My article cannot do justice to the amount of injustice that the Freeman family has done to the Japanese population, as well as their later campaign to white wash the history books so the people of Bellevue never learn about it. Joseph Shoji Lachman of the International Examiner writes:
He and other white men were jealous of Nikkei agricultural success, and he saw a way to turn anti-immigrant bigotry into wealth that has lasted for generations. Kemper Freeman Jr., his grandson, donated $100,000 to the campaign for Trump, whose campaign surrogate referenced our incarceration as a ‘precedent’, and who now uses his administration’s power to oppress and exploit immigrant and minority communities.
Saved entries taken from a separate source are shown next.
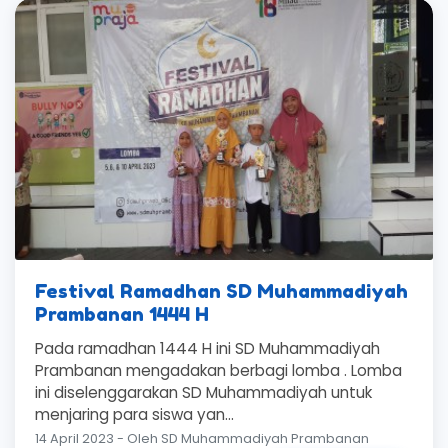
Festival Ramadhan SD Muhammadiyah
Prambanan 1444 H
Pada ramadhan 1444 H ini SD Muhammadiyah
Prambanan mengadakan berbagi lomba . Lomba
ini diselenggarakan SD Muhammadiyah untuk
menjaring para siswa yan...
14 April 2023 - Oleh SD Muhammadiyah Prambanan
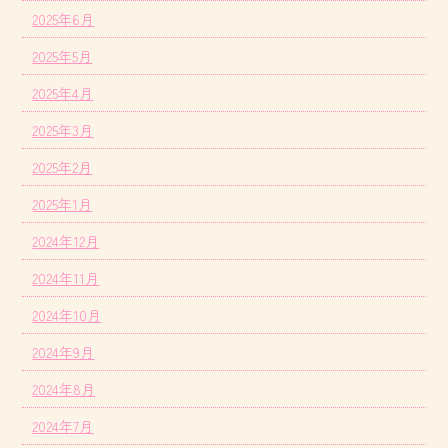
2025年6月
2025年5月
2025年4月
2025年3月
2025年2月
2025年1月
2024年12月
2024年11月
2024年10月
2024年9月
2024年8月
2024年7月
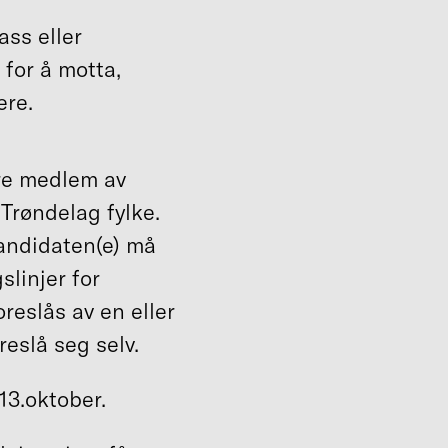
ass eller
 for å motta,
ere.
re medlem av
 Trøndelag fylke.
Kandidaten(e) må
slinjer for
reslås av en eller
reslå seg selv.
 13.oktober.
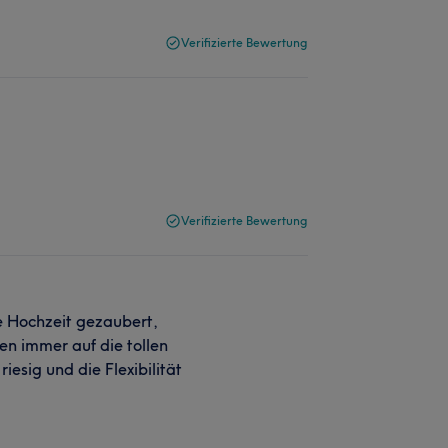
Verifizierte Bewertung
Verifizierte Bewertung
ne Hochzeit gezaubert,
n immer auf die tollen
iesig und die Flexibilität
Hence, Kemper’s desire to keep Newcastle small can simply be viewed as another form of border control, but at the Bellevue level. He wants to fund candidates who will block affordable housing, because he doesn’t want “poor people” at the Southern border of Bellevue, nor does he want to give metro a reason to offer additional bus routes connecting the city.
Why is this important?
Kemper Freeman’s maximum donation to Sarah Goodman doesn’t reveal any sort of secretive plan, but it does highlight their shared values of exclusion and gatekeeping. Kemper Freeman doesn’t care if his opposition to mass transits hurts his businesses, and the “Newcastle First” don’t care if their opposition to affordable housing hurts the city. The only thing they care about is keeping out the “wrong” people, where even the lower-upper class are considered “poor.”
But there’s one important difference: Kemper Freeman still believes in the advantages of high density development, which has been immensely profitable. As such, he’s both willing and able to pay the cost of exclusion, even if it means putting his personal finances at stake.
By contrast, “Newcastle First” advocate for inefficient low-density housing development to support their expensive lawn fetish. They are neither willing nor able to pay for the exclusion they want, but that doesn’t matter to them, because the city is on the hook for their failures. They aren’t putting any of their own money at stake, and the most likely outcome is they beg the neighboring cities who they despise to bail them out.
The “Newcastle First!” candidates running on a MAGA platform are Sarah Goodman, Kevin Kirkaldie, Maggie Lo, and Jim Quigg. Their opponents are four sane candidates endorsed by the democratic party: Andy Jacobs, Chris Villasenor, Paul Charbonneau, and Karin Blakley. We have an upcoming election in November, and if you don’t support MAGA, then I strongly recommend you support the second group and spread the word if you know anyone who lives in the greater Seattle area.